Der Clou: Auf Sailfish laufen auch Apps, die für Android-Geräte entwickelt wurden. Nur für ihre Installation müssen Nutzer einen Umweg machen. Denn eine Vereinbarung mit Google, die Zugang zum offiziellen App-Store Google Play gewähren würde, hat Jolla nicht.
Während Jolla das eigene Betriebssystem auf fremde Geräte bringen will, setzen Mozilla und Canonical auf eigene Handys mit ihrer jeweiligen Software.
Mozilla entwickelt neben dem Firefox-Internetbrowser auch das Handysystem Firefox OS. Dafür wurden auf der Mobilfunkmesse in Barcelona zahlreiche neue Geräte vorgestellt, etwa von ZTE, Alcatel und LG. Zwar sind die Geräte besser ausgestattet als ihre Vorgänger, bleiben aber deutlich hinter aktuellen Spitzenmodellen zurück.
Mozilla konzentriert sich mit seinem Vorstoß auf Schwellenländer. Hier werden in den nächsten Jahren Millionen Menschen von einfachen Klapphandys auf internetfähige Smartphones umsteigen, erwarten Marktforscher. Dabei werden vor allem einfache Geräte gefragt sein. „Wir haben uns die Herausforderung vorgenommen, mit günstigen Handys zu starten“, sagte die Vorsitzende der Mozilla-Stiftung, Mitchell Baker.

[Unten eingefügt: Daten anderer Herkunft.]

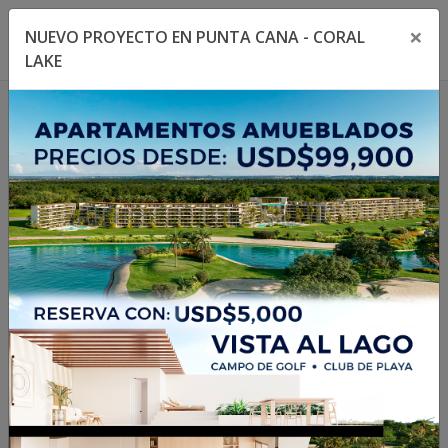
×
NUEVO PROYECTO EN PUNTA CANA - CORAL
Toggle navigation menu
Toggl
LAKE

Das könnte aufgehen. „Firefox OS hat die besten Chancen von allen alternativen Betriebssystemen“, sagt Analystin Annette Zimmermann von dem Marktforscher Gartner. „Die Strategie wird aber weitgehend nur für Schwellenländer funktionieren.“
Ubuntu-Handys sollen dagegen auch Kunden in Industrieländern ansprechen. Wie bei dem finnischen Sailfish konnten bisher nur Kenner die Software auf ihren Geräten installieren. Bis Ende des Jahres soll es nun eigene Ubuntu-Handys geben. Sie seien für Menschen, „die eine offene Plattform zu schätzen wissen“, sagt Rick Spender, Chefentwickler bei der hinter Ubuntu stehenden Firma Canonical. Der Quellcode für Ubuntu ist im Internet veröffentlicht, das haben die kleinen Anbieter gemeinsam. „Es gibt einen großen Hunger nach Alternativen zu iOS und Android“, sagt Spencer.

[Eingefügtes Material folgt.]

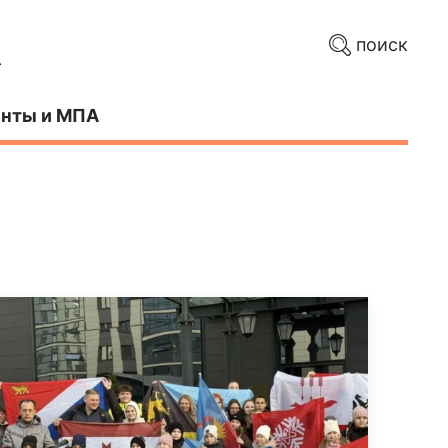
поиск
нты и МПА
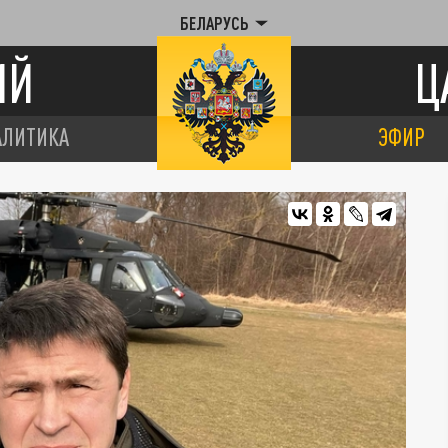
БЕЛАРУСЬ
ИЙ
Ц
АЛИТИКА
ЭФИР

Das bestätigt Gartner-Analystin Zimmermann. Hersteller von Android-Geräten hätten es immer schwerer, sich von der Konkurrenz abzusetzen. Doch letztlich entscheiden die Käufer. „Der Nutzer will, dass seine verschiedenen Geräte wie Tablet und Smartphone miteinander funktionieren, und bald kommen noch weitere Geräte wie Fitnessbands und Smart Watches dazu.“ Entscheidend sei daher, dass die Geräte untereinander verbunden werden können.